The couple hosting the dinner party are a well-to-do/sophisticated professional couple in their 40s- a plastic surgeon named Vincent (Stephane De Groodt) and his psychologist wife Marie (Bejo). They have a 17 y.o. daughter- Margot (Fleur Fitoussi)- who is going to a party w/ her friends. Their marriage seems to have grown cold/distant. Somewhat neurotic businessman Marco (Roschdy Zem) and his (heavy drinking) wife Charlotte (Suzanne Clement) have been married 15 yrs; Marco’s mother lives w/ them and helps w/ their two young kids. Charlotte resents her MIL who is critical of her choices. A handsome taxi driver, Thomas (Vincent Elbaz), and his bubbly hairdresser wife, Lea (Doria Tillier), are newly married and seem VERY much in love. They can’t keep their hands off each other- it’s somewhat awkward for the others. The one single friend, Ben (Gregory Gadebois), is a gym teacher who recently lost his job and is dating for the first time (after his divorce). Though everyone was looking forward to meeting his new lady, Ben didn’t bring her (saying she had stomach flu).
We learn that the men have been friends since childhood (35 yrs); their wives seem to be close also. They drink wine, tell jokes (incl. insulting each other), and eat foie gras (which is a luxury food made from liver of fattened duck or goose) and different types of cheese.
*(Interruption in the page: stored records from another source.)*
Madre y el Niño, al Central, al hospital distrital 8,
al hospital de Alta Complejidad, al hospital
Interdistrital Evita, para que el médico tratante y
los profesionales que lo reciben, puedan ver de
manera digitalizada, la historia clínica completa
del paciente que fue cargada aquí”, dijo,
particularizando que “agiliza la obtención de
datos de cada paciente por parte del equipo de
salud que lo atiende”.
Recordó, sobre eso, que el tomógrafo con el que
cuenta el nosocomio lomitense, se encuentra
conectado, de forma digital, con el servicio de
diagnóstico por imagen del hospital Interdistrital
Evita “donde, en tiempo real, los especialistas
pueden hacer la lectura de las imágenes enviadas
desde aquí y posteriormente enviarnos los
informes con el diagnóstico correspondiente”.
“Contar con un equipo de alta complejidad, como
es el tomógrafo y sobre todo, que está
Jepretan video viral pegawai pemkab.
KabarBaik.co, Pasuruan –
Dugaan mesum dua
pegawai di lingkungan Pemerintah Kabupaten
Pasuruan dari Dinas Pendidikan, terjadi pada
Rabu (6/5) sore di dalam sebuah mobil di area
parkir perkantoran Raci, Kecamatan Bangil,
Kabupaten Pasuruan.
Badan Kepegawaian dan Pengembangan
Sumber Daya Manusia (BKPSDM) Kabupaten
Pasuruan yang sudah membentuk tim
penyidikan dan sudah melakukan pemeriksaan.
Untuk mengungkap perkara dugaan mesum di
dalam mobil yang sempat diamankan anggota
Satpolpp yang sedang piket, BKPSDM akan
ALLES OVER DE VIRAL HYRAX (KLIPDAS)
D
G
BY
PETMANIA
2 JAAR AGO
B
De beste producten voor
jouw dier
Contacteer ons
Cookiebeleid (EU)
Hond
Marie proposes they play the game, which brings out secrets (big and small), lies, and drama! Ben, for a while, tries to be the peacemaker among the group. He hopes to get some photos of the gang (w/ the eclipse moon occurring that night).
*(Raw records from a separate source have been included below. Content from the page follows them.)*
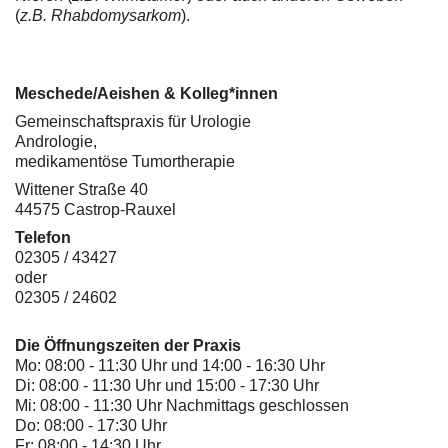
(
z.B. Rhabdomysarkom
).
Meschede/Aeishen & Kolleg*innen
Gemeinschaftspraxis für Urologie
Andrologie,
medikamentöse Tumortherapie
Wittener Straße 40
44575 Castrop-Rauxel
Telefon
02305 / 43427
oder
02305 / 24602
Die Öffnungszeiten der Praxis
Mo: 08:00 - 11:30 Uhr und 14:00 - 16:30 Uhr
Di: 08:00 - 11:30 Uhr und 15:00 - 17:30 Uhr
Mi: 08:00 - 11:30 Uhr Nachmittags geschlossen
Do: 08:00 - 17:30 Uhr
Fr: 08:00 - 14:30 Uhr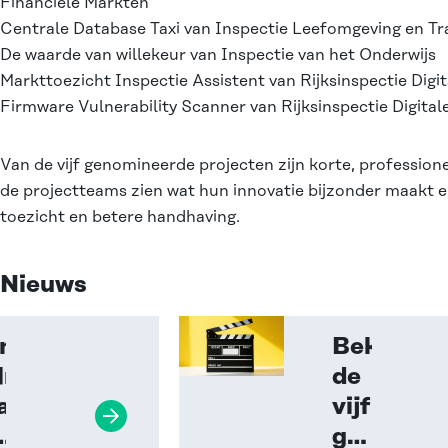
Financiële Markten
Centrale Database Taxi
van Inspectie Leefomgeving en Tr
De waarde van willekeur
van Inspectie van het Onderwijs
Markttoezicht Inspectie Assistent
van Rijksinspectie Digi
Firmware Vulnerability Scanner
van Rijksinspectie Digital
Van de vijf genomineerde projecten zijn
korte, professione
de projectteams zien wat hun innovatie bijzonder maakt en
toezicht en betere handhaving.
Nieuws
rmware
Bekijk
lnerability
de
anner
vijf
Lees verder
nt
genomine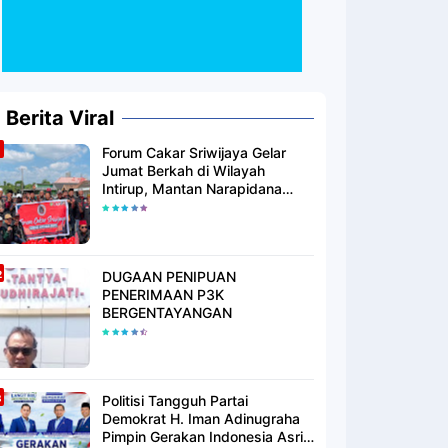
Berita Viral
Forum Cakar Sriwijaya Gelar
Jumat Berkah di Wilayah
Intirup, Mantan Narapidana
yang Telah Berhijrah Turut
Berbagi Kebaikan
DUGAAN PENIPUAN
PENERIMAAN P3K
BERGENTAYANGAN
Politisi Tangguh Partai
Demokrat H. Iman Adinugraha
Pimpin Gerakan Indonesia Asri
This movie poses MANY questions! Are cell phones ruining interpersonal relationships? Should we accept out bodies as they are, or work to improve them (incl. w/ plastic surgery)? How well do you know your spouse/partner? If something is left unsaid, is it just as bad as a lie? How well do we relate to our children? In one (particularly touching scene), after Margot calls Vincent, he gives his daughter some GREAT advice re: her personal life.